Given the domination of the world cricket scene by franchise-based models and the amount of mouths that need to be fed financially, I’m not sure how this is fixed.
The future of Test cricket is perilous, even more so after the new IPL rule this week saying players who have been selected at auction will be banned from subsequent auctions for a period of two years if they pull out of the tournament for load management reasons.
Cricket that matters is being slowly cannibalised by endless cricket that doesn’t really matter – because endless meaningless cricket makes more money.
From an Australian point of view – at the very least – every international played at home by the men’s team needs to be on free-to-air TV – no matter how much of a financial hit that is. The Big Bash season has sensibly been reduced to 44 games from 15th December to 27th January, which is a great step.

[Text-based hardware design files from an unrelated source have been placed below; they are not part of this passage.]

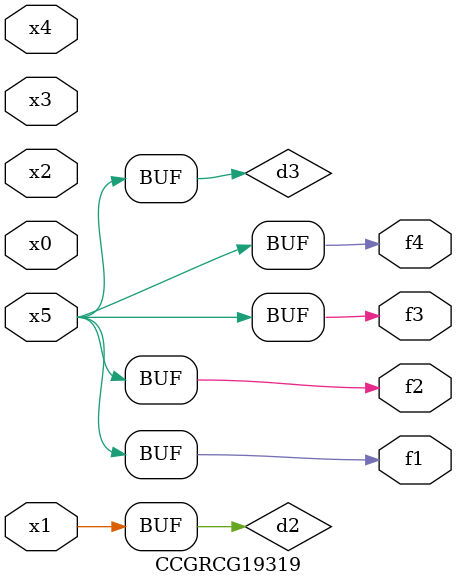
<source format=v>
module CCGRCG19319(
	input x0, x1, x2, x3, x4, x5,
	output f1, f2, f3, f4
);

	wire d1, d2, d3;

	not (d1, x5);
	or (d2, x1);
	xnor (d3, d1);
	assign f1 = d3;
	assign f2 = d3;
	assign f3 = d3;
	assign f4 = d3;
endmodule

</source>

The state ODI comp should be of greater relevance again, promoted, and at the very least should be played at decent venues (always the main state grounds where possible) on weekends and Fridays to ensure actual genuine interest. This year’s games are largely played between Tuesday and Thursday which is treating it with utter contempt. It, along with the Sheffield Shield should also come back as soon as possible after the Big Bash.
If things stay at the current status quo – I really do wonder what the state the game will be in another 10-15 years.
Some significant leadership and courage are required by administrators to ensure the public get to see more cricket that matters rather than a glut of cricket that doesn’t.